**TEXT**
*-*-*

Speaker
Description
Geothermal fluids are often loaded with mineral and organic particles in suspension, various additives, microorganisms, heavy metals, etc. These compounds result in significant problems on the sustainability of production and the maintenance of injectivity in the short term and, in the long term, on the stability and continuity of the resource. As the migration and deposit of fines concern numerous industrial applications, the physics of colloidal particles in porous media has been widely studied. Historically, most of experimental studies were based on macroscopic measurements, mostly with corefloods. Since the media (rocks) are opaque, there is currently very little experimental data describing the mechanisms involved at the pore scale. Lately, interesting results on colloidal deposition and permeability damage have been obtained using microfluidic devices (Bacchin et al., 2014; Delouche et al., 2020, 2022; Dincau et al., 2022; Duchêne et al., 2020; Kim et al., 2022). However, experiments are often conducted on simplified pore-network micromodel or microchannels with or without constrictions, that are not reproducing real porous media. Thus, in this work we focus on micromodels representative of a rock-like porous medium from the intrinsic properties point of view (permeability, porosity, geometry of the pores…), to describe the characteristics of permeability damage processes under conditions similar to those of geothermal energy (high flow rates, high permeability …).
The use of microfluidics, which allows direct visualization of the phenomena involved at the pore scale and their quantification through advanced optical methods, was coupled to other important measurements such as pressure.

*-*-*

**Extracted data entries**
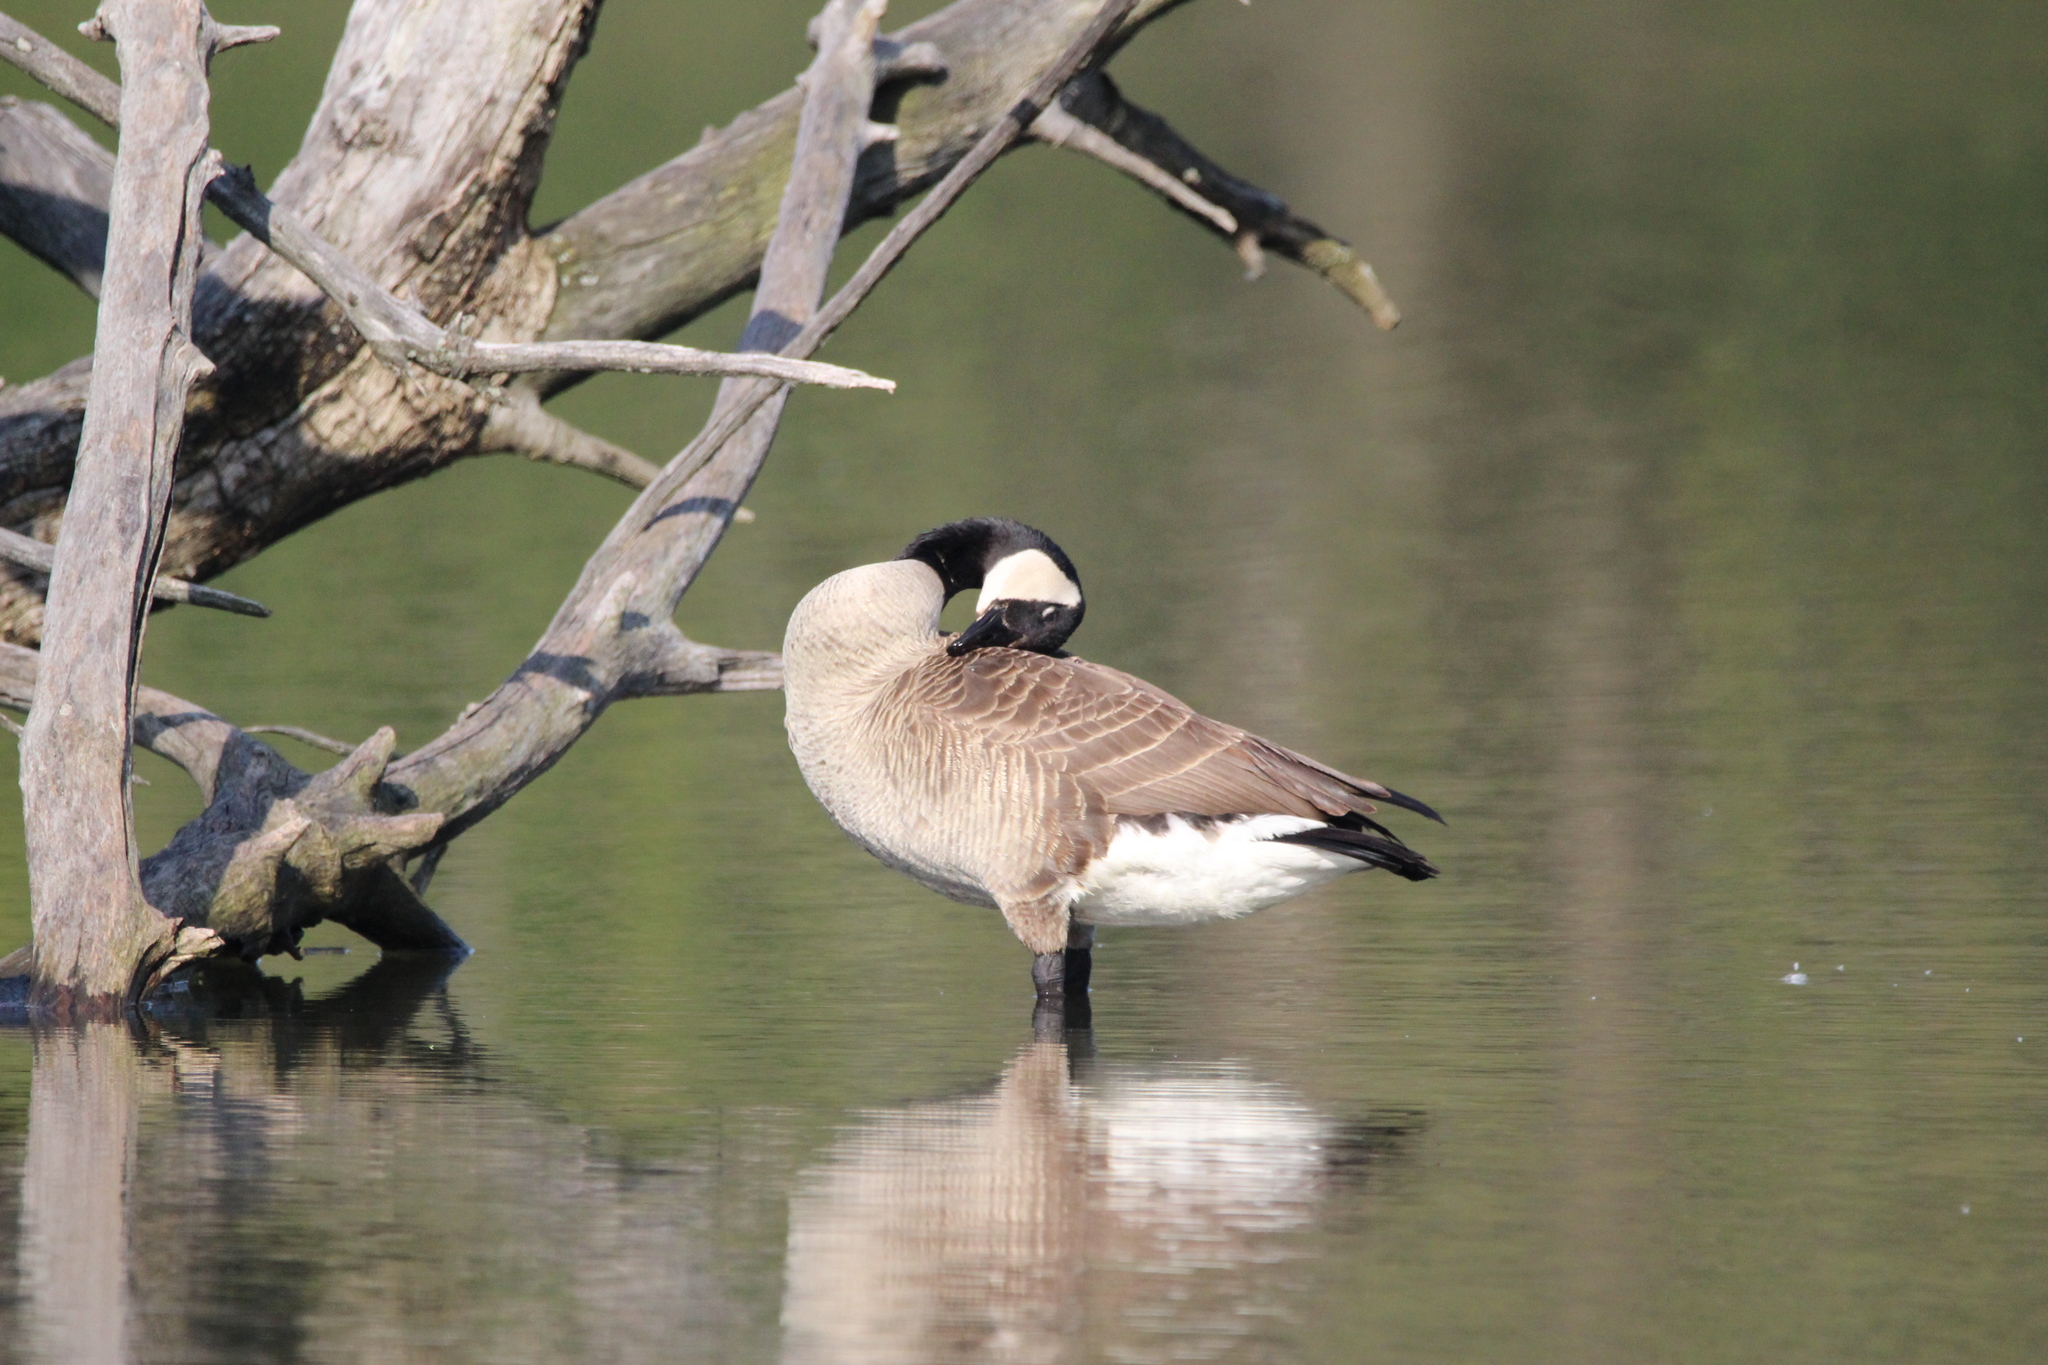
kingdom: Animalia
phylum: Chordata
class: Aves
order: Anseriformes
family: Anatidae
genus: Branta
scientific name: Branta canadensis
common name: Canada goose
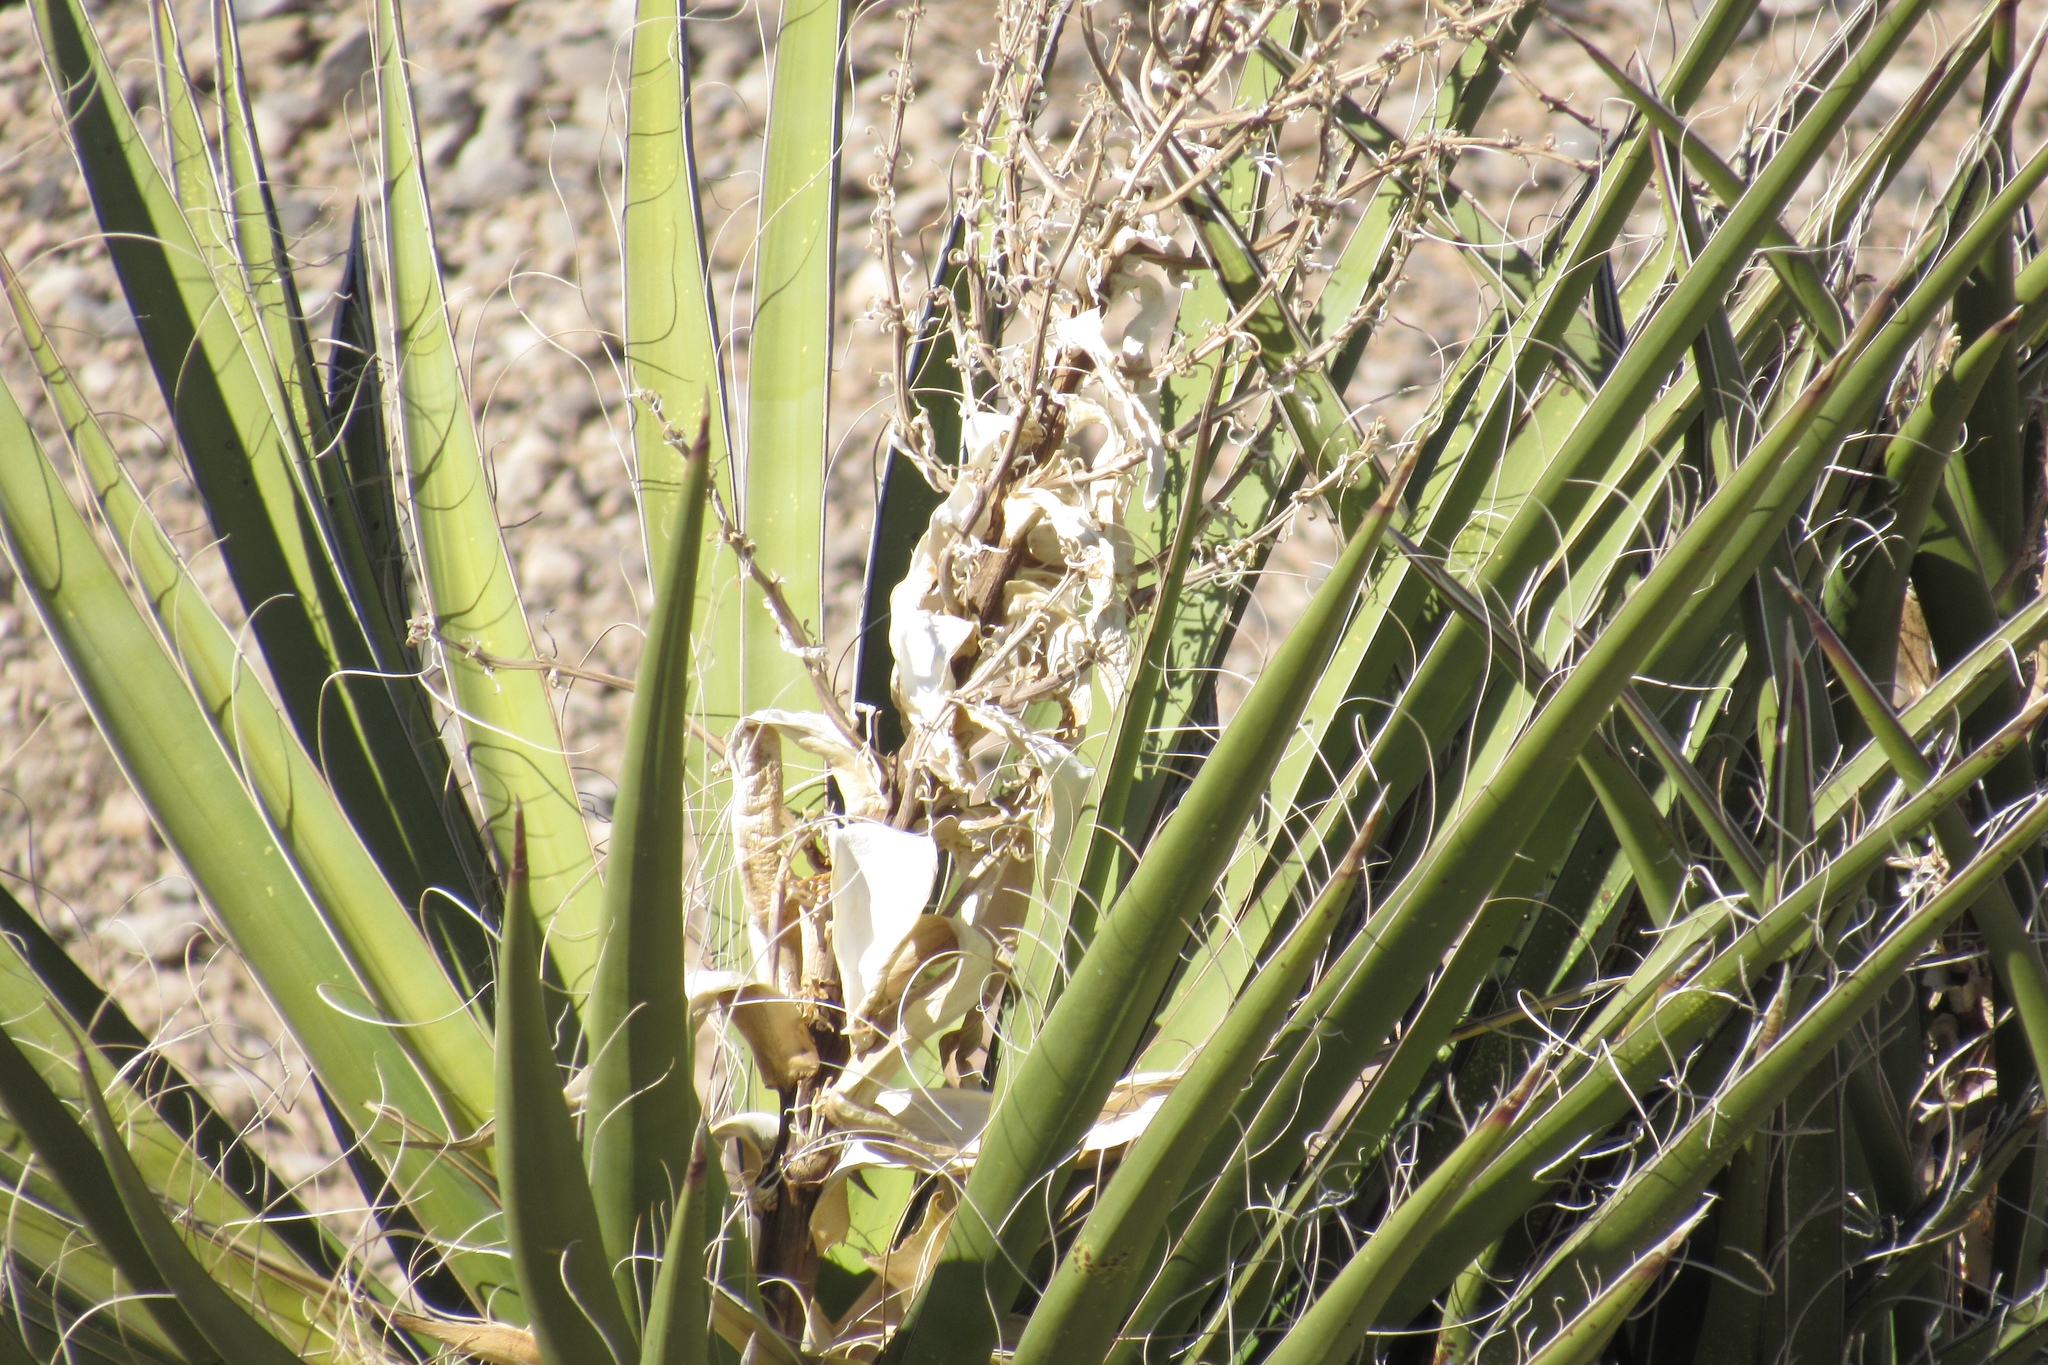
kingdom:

*-*-*

**WRITTEN TASKS**
1: Repeat the stretch of the geothermal microfluidics text from "The use of microfluidics, which" through "such as pressure.".
2: Answer these questions using the geothermal microfluidics text:
(a) What kind of measurements were most earlier experimental studies based on?
(b) In the parenthetical list of conditions similar to those of geothermal energy, which two are named?
(c) Which measurement was coupled with the use of microfluidics?
3: Extend the geothermal microfluidics text past its final sentence.

**ANSWERS FOR THE EXERCISE**
1:
The use of microfluidics, which allows direct visualization of the phenomena involved at the pore scale and their quantification through advanced optical methods, was coupled to other important measurements such as pressure.

2:
(a) Macroscopic measurements, mostly with corefloods.
(b) High flow rates and high permeability.
(c) Pressure.

3:
More particularly, two experimental set-ups have been developed and used, based on different visualization techniques: optical imaging and laser-induced fluorescence (LIF) imaging. Both systems have been designed to integrate the following tools: particle concentration monitoring, pressure drop kinetic, direct visualization of the micromodel in which the fluids are injected. The use of these two technics allows us to access complementary information at various scales. With fluorescence, we obtain the concentration field that includes the depth of the micromodel, whereas with classical optical imaging we obtain a better resolution of the images and therefore a better understanding of the mechanisms that result from the interaction between hydrodynamics (velocity, pore geometry, …) and DLVO forces (particle-particle and particle-surface).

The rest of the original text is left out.